• **Texto proporcionado**
________________________________________

Cuando leo un ensayo sobre literatura escrito por un escritor reconocido, tengo la impresión de que estoy recibiendo una cátedra. Me pasa con José Luis Martínez cuando habla de historia de la literatura mexicana; con Alberto Chimal cuando habla de cuento fantástico; y con Salvador Novo cuando habla de cualquier cosa.
En cambio, cuando leo a uno de los escritores de mi querida Comarca Lagunera –entre los veinte y treinta años de edad-, ya sea en reseña o en ocasión de una presentación de un libro, siempre dudo de la sabiduría expuesta.
No es porque sean locales y los otros nacionales, sino porque siento que esconden o maquillan el hecho de que su conocimientos literarios son parciales.
Fíjense bien. Ubiquémonos en una presentación de un libro de quien sea. Si el presentador habla más de sí mismo que de la obra comentada, si en el cuerpo de su exposición aparece una nómina de libros ya consagrados con los que compara el de su amigo sin que haya relación causal, si justifica la obra -no en sí misma- sino en lo que el autor pudiera lograr en algún momento de su carrera, es porque no leyó bien a su comentado y pretende distraer a los asistentes con una palabrería tangencial.

________________________________________

• **Información proporcionada**
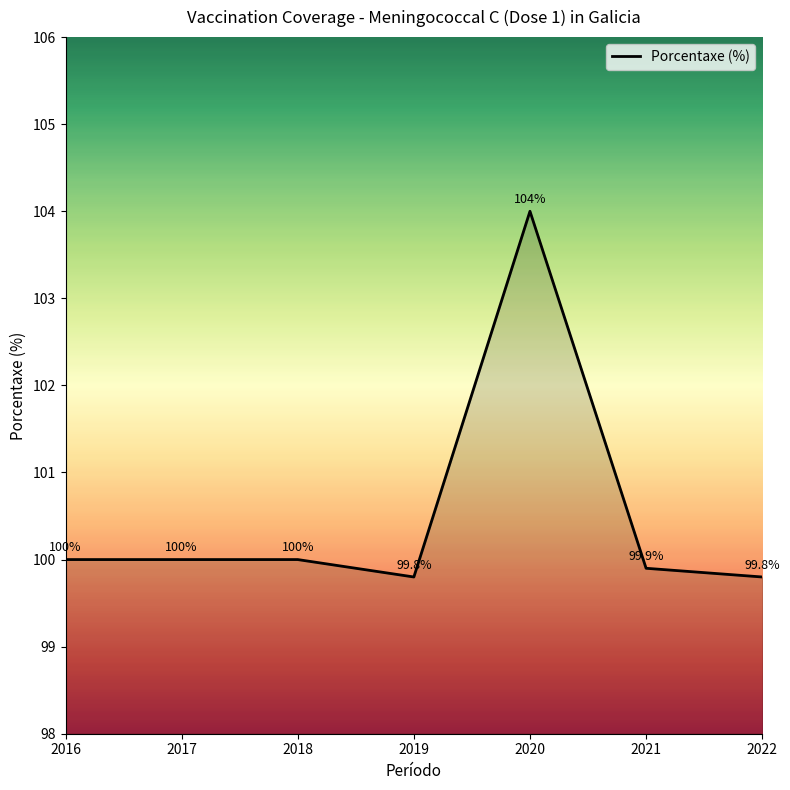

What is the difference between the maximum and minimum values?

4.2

________________________________________

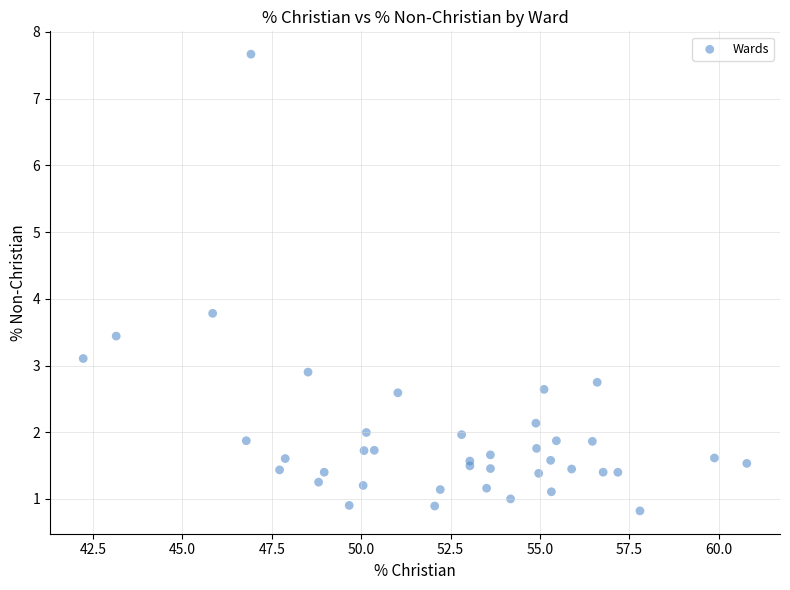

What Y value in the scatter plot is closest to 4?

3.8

________________________________________

• **Lista de tareas**
1. Responde estas preguntas sobre el ensayo sobre crítica literaria:
(a) ¿Con qué tema se asocia a Alberto Chimal?
(b) ¿Qué rango de edad se señala para los escritores de la Comarca Lagunera?
(c) ¿Con qué pretende distraer a los asistentes el presentador que no leyó bien a su comentado?
2. Reescribe el fragmento del ensayo sobre crítica literaria que va de "No es porque" a "literarios son parciales.", cambiando "locales" por "regionales".
3. Prosigue el ensayo sobre crítica literaria desde el punto en que termina.

• **Respuestas del ejercicio**
1.
(a) Con el cuento fantástico.
(b) Entre los veinte y treinta años de edad.
(c) Con una palabrería tangencial.

2.
No es porque sean regionales y los otros nacionales, sino porque siento que esconden o maquillan el hecho de que su conocimientos literarios son parciales.

3.
Ahora bien. Revisemos otro caso imaginario. Supongamos que un escritor tiene un blog y que en él escribe cada semana, lo comparte en redes sociales, obtiene likes y uno que otro comentario festivo. Si aborda los clásicos temas triviales –comida, cerveza, droga, putas, futbol-, o si sigue hablando de Cortázar, Borges, Vargas Llosa, García Márquez, Benedetti, Rulfo, hay que desconfiar del escritor bloguero sin chistar.
No es que yo considere que estos autores sean malos. Por el contrario, son buenos, atractivos, esenciales. Sin embargo, no son los únicos de los que se puede hablar. ¿O es que existen lectores que no los conozcan todavía? ¿Acaso se ha descubierto algo nuevo sobre ellos –no sé, algo así como un milagro? ¿Se detuvo el devenir literario en el boom latinoamericano?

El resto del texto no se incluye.